Trecho do texto:

——————

Dispostos a desafiar a velha crença de que livros de poesia nem sempre chegam ao público infantil e juvenil, eles falam, na inspiradora entrevista a seguir, sobre a criação de Jardins. Sobre a experiência de unir poesia à ilustração e sobre a paixão de ambos pela natureza brasileira. Confira:
Clube Quindim: O livro Jardins nos mostra muito a sua paixão pelas plantas brasileiras. Vocês se lembram de quando começaram a reparar mais nos seus arredores, na diversidade que nos cerca?
Roger Mello: Sempre tive uma conexão muito forte com entorno e com detalhes. Sempre gostei muito de animais e plantas, entendidas para mim, e acho que deviam ser por todos, como indivíduos. Os insetos, os artrópodes, que têm na sua diversidade de formas e de cores um elemento poético, uma partitura quase desse jardim espontâneo que é a natureza. E desde muito pequenas as crianças têm esse fascínio. Não só pelo jardim, não só como um lugar da magia, da poesia. Mas também como um lugar do medo, do perigo, que aprendem a amar também.
Roseana Murray: Sempre, desde criança mergulhava minha alma nas flores. No prédio onde cheguei ao nascer, na entrada, havia uma profusão de flores azuis, miúdas e lindas. Elas grudam na roupa. Eu as amava de paixão, perdida desde o momento em que tenho consciência de mim, da minha memória. Ao contrário do Roger Mello, não sou pesquisadora e nem sei seus nomes, simplesmente entro dentro delas com os olhos e o corpo todo.
C.Q.: Sabemos que o conceito por trás do livro surgiu com um encontro entre vocês durante uma viagem. E como foi o processo criativo que resultou em uma obra tão rica?
Roger: Estávamos indo para o interior de Minas, a uma cidade chamada Cataguases, que tem uma relação muito forte com Brasília, porque é uma cidade onde grandes arquitetos, paisagistas e pensadores modernos brasileiros tiveram suas, digamos, pequenas utopias realizadas. Apesar de não haver um método, no meu caso, o processo criativo precisa que haja a presença de um ou mais protótipos do que esse livro virá a ser (como será o espaço em que as palavras e as imagens vão interagir). Tem muito trabalho para que o livro não seja só de imagens soltas, mas para que haja diálogo entre as palavras, as imagens, a capa, os elementos que estão além do livro. Levando sempre em conta a subversão dos leitores a esse objeto livro.

——————

Registros de diagramação:
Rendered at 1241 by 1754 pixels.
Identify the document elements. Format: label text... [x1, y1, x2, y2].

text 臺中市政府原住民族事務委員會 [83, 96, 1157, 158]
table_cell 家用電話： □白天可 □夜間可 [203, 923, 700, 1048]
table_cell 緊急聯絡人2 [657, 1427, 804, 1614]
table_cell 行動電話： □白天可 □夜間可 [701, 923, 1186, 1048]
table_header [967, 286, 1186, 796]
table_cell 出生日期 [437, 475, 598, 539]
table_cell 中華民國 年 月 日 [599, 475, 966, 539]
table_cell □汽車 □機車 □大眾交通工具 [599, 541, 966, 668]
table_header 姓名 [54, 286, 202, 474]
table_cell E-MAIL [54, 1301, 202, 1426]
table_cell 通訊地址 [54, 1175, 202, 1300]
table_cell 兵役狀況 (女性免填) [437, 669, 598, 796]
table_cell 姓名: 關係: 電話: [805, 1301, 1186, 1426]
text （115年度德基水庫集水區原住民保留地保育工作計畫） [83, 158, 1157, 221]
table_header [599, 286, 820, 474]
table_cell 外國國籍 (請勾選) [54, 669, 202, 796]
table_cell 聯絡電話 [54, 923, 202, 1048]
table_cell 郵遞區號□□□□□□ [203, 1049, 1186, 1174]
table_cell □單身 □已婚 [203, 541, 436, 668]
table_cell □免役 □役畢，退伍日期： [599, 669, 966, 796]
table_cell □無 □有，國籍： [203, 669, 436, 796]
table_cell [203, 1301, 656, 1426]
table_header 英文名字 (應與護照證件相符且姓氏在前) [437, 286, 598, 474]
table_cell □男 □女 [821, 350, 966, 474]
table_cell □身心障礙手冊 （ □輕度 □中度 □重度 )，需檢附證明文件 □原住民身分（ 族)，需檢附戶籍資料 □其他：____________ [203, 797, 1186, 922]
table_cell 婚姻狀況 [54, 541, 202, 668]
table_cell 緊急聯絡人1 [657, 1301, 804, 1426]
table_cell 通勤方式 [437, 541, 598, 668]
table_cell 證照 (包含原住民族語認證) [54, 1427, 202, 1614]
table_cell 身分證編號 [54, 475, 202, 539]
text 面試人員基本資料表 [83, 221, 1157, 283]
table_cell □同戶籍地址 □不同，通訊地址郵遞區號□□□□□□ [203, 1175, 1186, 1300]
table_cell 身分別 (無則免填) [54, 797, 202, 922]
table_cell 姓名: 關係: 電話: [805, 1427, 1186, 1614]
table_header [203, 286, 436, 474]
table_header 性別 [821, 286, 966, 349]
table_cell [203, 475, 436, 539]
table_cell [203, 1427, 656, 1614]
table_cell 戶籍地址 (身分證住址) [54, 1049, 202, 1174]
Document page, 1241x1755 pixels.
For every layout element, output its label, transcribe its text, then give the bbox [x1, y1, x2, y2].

——————

Enunciado da tarefa:
Prossiga com a entrevista sobre a criação do livro Jardins, a partir da última frase do trecho. As linhas não têm papel algum nesta atividade.

Resposta do exercício:
Roseana: Eu já tinha uma coletânea de pequenos poemas sobre flores, como se fossem um buquê. Eu havia pensado em aproveitar uma exposição dos impressionistas no Rio e oferecer a ideia para algum editor. Mas fomos juntos a Cataguases e, durante a viagem, conversamos sobre flores. Roger é apaixonado pelas flores do cerrado. Então ofereci a ele os poemas e ele criou os jardins mais maravilhosos do mundo!
C.Q.: Vocês concordam que o público nem sempre abraça livros de poesia? Que tipo de ações vocês consideram pertinentes para que a poesia ganhe maior destaque na literatura infantil e juvenil?
Roger: Acho que é uma questão de facilitar o acesso porque a criança gosta de poesia. Basta pensarmos que grande parte da expressão literária do nosso país é musical, e da relação que as crianças têm com a música popular brasileira. Claro, não é toda obra musical que tem uma qualidade destacável como a obra do Vinicius, do Chico etc. Enfim, o Brasil é um país poeticamente muito forte. E essa poesia pega as crianças, mas o livro de poesia precisa ser mais acessado, mais acessível para as crianças, e aí farão a maior festa, não tenho dúvida disso.
Roseana: Criança ama poesia, já que pensa poeticamente e o mundo a assombra e maravilha. Os jovens amam poesia, já que seus sentimentos e emoções estão em erupção e a linguagem poética dá conta disso. Cabe à escola propiciar este encontro. Eu proponho um Calendário Poético. Que um poeta por mês inunde a escola.
C.Q.: Que dimensões vocês acreditam que o livro de poesia ganha com as ilustrações?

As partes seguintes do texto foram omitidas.